# MATERIAL PROVIDED:
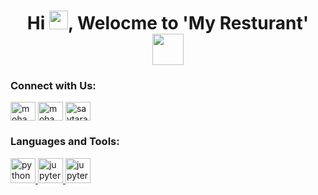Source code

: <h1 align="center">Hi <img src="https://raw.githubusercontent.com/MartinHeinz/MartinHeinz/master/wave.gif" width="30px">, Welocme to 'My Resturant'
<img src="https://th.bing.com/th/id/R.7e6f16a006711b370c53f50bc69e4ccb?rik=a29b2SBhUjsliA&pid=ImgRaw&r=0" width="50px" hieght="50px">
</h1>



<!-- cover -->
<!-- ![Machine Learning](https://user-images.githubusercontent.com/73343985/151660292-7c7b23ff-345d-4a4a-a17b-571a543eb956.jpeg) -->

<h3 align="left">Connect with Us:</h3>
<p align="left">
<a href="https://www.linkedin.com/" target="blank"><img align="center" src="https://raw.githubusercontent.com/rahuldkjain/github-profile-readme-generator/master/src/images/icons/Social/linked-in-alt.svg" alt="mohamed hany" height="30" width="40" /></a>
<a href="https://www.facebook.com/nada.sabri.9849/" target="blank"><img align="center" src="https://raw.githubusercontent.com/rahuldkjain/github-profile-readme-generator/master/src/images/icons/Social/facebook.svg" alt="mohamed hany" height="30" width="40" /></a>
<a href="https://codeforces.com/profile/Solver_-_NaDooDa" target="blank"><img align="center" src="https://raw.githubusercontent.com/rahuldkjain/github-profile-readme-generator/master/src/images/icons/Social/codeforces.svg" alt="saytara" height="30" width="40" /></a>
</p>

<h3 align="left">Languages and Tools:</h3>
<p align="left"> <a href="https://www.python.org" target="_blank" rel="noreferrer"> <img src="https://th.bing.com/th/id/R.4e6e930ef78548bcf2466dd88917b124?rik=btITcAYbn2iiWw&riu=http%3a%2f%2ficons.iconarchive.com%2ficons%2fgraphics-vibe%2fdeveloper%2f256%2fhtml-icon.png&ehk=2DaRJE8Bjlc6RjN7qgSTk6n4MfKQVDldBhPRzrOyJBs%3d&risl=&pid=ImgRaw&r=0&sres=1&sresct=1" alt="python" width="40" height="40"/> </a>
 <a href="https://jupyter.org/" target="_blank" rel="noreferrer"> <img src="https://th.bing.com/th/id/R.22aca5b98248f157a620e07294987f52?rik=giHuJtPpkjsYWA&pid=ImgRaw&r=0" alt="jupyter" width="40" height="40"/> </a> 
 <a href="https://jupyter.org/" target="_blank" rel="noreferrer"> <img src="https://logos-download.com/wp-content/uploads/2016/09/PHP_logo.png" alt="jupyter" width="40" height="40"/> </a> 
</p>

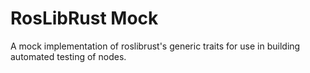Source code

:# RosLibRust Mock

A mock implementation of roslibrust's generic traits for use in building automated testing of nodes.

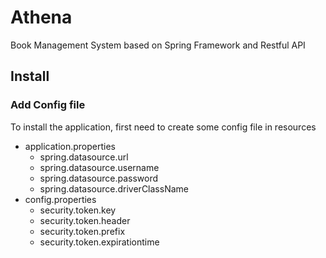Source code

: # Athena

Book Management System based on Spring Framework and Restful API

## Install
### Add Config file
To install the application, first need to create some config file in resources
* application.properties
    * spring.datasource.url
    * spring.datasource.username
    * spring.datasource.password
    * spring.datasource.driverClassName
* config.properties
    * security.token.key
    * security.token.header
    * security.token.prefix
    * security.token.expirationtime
---
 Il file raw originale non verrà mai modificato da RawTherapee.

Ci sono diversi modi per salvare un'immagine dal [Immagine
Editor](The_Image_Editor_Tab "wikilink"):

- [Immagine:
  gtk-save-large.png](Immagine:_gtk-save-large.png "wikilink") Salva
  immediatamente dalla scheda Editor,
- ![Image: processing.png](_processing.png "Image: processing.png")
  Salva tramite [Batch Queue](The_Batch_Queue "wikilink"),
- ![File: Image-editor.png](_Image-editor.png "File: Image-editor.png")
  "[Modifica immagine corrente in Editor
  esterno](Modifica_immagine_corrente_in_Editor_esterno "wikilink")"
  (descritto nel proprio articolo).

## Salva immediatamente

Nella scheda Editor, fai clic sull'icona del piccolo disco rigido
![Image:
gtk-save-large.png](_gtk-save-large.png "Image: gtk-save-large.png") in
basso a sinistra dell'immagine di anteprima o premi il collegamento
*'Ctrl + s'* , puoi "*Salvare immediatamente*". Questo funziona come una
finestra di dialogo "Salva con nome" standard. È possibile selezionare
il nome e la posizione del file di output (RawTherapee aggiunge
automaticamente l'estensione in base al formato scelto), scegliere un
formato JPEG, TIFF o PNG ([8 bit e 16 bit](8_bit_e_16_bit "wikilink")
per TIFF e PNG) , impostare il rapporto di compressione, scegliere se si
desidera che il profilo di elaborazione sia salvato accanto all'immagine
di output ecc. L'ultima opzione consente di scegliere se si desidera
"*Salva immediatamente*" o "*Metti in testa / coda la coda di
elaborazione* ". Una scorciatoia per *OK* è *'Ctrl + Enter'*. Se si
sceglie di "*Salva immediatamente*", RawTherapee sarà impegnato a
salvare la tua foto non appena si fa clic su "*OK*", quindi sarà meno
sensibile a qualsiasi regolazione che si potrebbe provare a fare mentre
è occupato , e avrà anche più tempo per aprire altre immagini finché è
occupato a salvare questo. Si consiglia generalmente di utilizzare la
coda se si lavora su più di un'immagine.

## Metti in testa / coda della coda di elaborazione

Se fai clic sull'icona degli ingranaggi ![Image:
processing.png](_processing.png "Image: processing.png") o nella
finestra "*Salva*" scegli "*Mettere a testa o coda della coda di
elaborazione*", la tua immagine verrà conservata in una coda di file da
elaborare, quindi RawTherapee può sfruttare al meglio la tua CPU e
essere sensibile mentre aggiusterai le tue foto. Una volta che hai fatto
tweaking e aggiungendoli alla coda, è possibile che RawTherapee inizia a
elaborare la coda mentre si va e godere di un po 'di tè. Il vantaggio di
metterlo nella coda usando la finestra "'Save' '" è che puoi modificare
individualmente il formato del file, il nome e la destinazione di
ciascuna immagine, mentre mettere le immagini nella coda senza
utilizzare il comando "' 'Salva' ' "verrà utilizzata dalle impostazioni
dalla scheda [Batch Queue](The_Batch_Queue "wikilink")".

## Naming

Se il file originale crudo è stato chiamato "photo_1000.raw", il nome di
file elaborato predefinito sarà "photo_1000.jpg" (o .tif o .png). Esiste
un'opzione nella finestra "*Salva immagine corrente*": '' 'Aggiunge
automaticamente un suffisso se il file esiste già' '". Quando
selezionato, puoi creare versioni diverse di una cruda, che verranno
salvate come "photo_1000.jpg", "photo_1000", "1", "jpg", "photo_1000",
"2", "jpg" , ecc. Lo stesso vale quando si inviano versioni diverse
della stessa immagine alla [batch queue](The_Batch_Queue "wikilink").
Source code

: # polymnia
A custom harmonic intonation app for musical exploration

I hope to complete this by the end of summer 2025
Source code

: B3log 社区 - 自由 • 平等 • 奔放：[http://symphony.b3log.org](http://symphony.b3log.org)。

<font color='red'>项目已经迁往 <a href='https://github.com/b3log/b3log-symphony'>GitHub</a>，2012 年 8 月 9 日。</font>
--
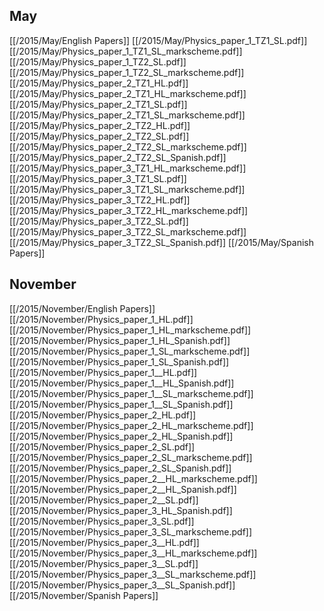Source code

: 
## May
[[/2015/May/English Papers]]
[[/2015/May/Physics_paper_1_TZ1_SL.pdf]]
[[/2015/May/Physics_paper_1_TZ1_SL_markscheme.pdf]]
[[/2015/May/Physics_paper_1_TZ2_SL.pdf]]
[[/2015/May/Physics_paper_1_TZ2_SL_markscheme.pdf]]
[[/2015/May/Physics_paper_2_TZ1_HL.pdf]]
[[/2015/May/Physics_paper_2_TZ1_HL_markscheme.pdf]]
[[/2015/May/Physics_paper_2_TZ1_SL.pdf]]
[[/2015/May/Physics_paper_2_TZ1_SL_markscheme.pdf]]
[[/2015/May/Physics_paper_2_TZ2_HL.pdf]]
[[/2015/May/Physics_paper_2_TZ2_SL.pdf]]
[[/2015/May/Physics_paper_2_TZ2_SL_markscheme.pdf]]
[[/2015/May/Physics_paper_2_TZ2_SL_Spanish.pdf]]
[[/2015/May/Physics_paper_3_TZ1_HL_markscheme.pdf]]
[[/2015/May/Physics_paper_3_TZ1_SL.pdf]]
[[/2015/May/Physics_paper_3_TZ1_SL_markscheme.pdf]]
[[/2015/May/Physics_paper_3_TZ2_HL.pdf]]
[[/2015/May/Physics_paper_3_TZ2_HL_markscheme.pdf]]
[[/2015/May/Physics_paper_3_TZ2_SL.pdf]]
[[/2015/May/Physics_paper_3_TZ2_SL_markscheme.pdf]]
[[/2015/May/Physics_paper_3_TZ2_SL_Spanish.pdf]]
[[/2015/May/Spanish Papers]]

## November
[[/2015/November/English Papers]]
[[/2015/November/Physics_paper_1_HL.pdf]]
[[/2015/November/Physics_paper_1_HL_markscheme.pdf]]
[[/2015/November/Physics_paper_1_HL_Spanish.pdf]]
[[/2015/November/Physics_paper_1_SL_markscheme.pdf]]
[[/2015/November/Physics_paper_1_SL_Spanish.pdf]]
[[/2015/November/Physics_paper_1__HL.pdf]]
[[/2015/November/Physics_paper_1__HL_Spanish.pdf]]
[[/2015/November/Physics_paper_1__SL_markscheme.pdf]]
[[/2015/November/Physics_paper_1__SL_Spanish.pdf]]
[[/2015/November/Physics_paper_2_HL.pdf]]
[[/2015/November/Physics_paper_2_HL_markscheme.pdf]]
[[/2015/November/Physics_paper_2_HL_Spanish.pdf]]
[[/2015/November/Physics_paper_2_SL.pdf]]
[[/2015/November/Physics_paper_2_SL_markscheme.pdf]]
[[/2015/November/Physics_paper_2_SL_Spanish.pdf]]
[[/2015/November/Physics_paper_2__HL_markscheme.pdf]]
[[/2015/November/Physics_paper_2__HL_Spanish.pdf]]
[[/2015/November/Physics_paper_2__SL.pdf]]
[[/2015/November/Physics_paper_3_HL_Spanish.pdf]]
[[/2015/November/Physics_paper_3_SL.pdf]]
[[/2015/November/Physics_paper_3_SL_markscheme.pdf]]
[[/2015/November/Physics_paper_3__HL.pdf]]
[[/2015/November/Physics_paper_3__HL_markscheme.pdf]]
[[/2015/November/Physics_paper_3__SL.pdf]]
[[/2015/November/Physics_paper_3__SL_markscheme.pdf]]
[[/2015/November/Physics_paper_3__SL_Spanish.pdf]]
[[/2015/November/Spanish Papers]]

# WORK TASK:
Rewrite the stretch of the records that opens with the line containing "Se fai clic" and closes with the line containing "ciascuna immagine, mentre" as a numbered list, one line per item, including both end lines and leaving out blank lines.

# REPLY TO THE EXERCISE:
1. Se fai clic sull'icona degli ingranaggi ![Image:
2. processing.png](_processing.png "Image: processing.png") o nella
3. finestra "*Salva*" scegli "*Mettere a testa o coda della coda di
4. elaborazione*", la tua immagine verrà conservata in una coda di file da
5. elaborare, quindi RawTherapee può sfruttare al meglio la tua CPU e
6. essere sensibile mentre aggiusterai le tue foto. Una volta che hai fatto
7. tweaking e aggiungendoli alla coda, è possibile che RawTherapee inizia a
8. elaborare la coda mentre si va e godere di un po 'di tè. Il vantaggio di
9. metterlo nella coda usando la finestra "'Save' '" è che puoi modificare
10. individualmente il formato del file, il nome e la destinazione di
11. ciascuna immagine, mentre mettere le immagini nella coda senza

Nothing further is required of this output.